A psychometrist and a long-time activist on York Region educational issues, Shakeel posted on Twitter last year, during the conflict between Hamas and Israel: “Hamas was established in 1987 (and was funded by Israel at that time, actually). Palestinians have been displaced, dispossessed, killed, and illegally occupied by the State of Israel since 1948. Do the math and critical analysis, or do you need a competence test first?”
She also spoke out in support of Javier Davila, the Toronto District School Board employee who distributed a resource list to teachers that the board later found to contain material that was antisemitic and that contained links to groups that support terrorism. (TDSB trustee Alexandra Lulka narrowly escaped censure by the board after she spoke out against those materials.)
Shakeel later said she regrets the Twitter post, telling Newmarket Today it was an emotional response to one-sided statements condemning Hamas, but not also condemning actions by Israel against Palestinian civilians.

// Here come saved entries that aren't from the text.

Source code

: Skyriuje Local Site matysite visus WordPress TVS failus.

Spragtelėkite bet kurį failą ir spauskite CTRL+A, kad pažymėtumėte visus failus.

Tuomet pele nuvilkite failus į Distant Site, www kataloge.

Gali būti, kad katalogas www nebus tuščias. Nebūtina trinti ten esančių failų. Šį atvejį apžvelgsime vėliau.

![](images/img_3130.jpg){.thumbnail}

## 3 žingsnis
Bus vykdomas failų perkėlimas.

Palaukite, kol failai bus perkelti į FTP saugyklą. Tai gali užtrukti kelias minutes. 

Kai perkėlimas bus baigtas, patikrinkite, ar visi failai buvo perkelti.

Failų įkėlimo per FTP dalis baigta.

“A lot of students who are Palestinian or Middle-Eastern or Muslim are afraid to even admit where they come from. My kids often say that,” Shakeel told the newspaper. “You can’t keep silencing one side.”

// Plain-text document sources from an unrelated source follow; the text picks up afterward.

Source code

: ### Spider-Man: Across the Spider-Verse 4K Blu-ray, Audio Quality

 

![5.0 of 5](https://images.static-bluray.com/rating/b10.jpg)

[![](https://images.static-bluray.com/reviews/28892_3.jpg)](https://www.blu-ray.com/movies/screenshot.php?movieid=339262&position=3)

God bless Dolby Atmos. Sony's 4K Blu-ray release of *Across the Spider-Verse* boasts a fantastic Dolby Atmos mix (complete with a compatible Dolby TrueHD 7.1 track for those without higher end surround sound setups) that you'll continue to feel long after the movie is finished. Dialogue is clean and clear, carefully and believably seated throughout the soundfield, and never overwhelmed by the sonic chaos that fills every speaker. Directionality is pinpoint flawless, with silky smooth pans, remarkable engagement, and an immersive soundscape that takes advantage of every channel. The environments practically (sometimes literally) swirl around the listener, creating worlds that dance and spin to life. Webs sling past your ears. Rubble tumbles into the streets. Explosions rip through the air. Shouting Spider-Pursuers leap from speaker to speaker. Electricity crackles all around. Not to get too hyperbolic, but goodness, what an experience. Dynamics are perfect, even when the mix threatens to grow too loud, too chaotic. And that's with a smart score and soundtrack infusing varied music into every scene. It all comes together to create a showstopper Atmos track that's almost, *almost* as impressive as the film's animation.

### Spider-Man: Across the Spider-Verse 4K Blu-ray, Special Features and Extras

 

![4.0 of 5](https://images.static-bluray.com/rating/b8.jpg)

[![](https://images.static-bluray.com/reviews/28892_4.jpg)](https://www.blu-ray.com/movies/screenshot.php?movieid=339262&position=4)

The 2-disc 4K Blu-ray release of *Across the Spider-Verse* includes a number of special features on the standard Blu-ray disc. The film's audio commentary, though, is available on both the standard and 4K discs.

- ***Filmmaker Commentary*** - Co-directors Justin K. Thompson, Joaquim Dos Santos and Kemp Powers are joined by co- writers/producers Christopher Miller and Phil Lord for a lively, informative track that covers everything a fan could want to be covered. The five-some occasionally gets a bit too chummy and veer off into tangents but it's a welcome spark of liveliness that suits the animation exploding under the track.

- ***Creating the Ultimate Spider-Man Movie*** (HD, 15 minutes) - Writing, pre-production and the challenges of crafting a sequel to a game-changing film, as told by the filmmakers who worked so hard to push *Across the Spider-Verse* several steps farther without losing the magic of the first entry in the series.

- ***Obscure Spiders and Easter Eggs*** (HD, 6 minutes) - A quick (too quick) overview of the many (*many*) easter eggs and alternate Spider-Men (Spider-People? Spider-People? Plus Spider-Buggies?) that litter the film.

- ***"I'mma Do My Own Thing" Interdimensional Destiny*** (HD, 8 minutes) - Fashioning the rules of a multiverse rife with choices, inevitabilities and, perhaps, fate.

In the interview with Newmarket Today she also hinted racism may have been at play, adding “This is why people who look like me and think like me don’t run for politics.”
Jewish advocates, meanwhile welcomed the party’s decision on Shakeel.
In a social media post B’nai Brith Canada said, “As we have always stated publicly, there can be no room for antisemitism or discrimination in Canadian politics.”
In an email exchange, B’nai Brith CEO Michael Mostyn said the advocacy group remains non-partisan, but will speak out whenever it feels a candidate is acting inappropriately.
“We will continue to have open lines of communications with all political parties, but every political party is responsible for their own vetting process,” he added. “We respect the internal processes of the various parties but reserve the right to disagree publicly when we feel a party has dropped the ball.”
As it does for every election, Mostyn said a survey will be sent to all parties asking for detailed responses to issues of concern to the Jewish community. Those replies will then be made available to the public “so that voters can make an informed choice.”
The Liberal controversy is not the first time Jewish issues have appeared in the early days of the campaign, ahead of the June provincial election.
Earlier this month, the NDP candidate in the Ajax riding was forced to apologize for his opposition to changing the name of a local street that honoured a Second World War Nazi naval officer.
Steve Parish, a former mayor of Ajax, was called out by B’nai Brith and Friends of the Simon Wiesenthal Centre Canada for actions the agencies said were hurtful to the Jewish community.
The rejection of Shakeel’s candidacy for the nomination leaves only neuropsychologist Sylvain Roy as the only declared candidate for the party’s nod. Voting to select the candidate is set for Feb. 12.
Gapp said she has not yet been officially informed by the party of nomination by acclamation, but added she has faith in the party’s vetting process and looks forward to the campaign to unseat Conservative MPP and Deputy Premier Christine Elliott.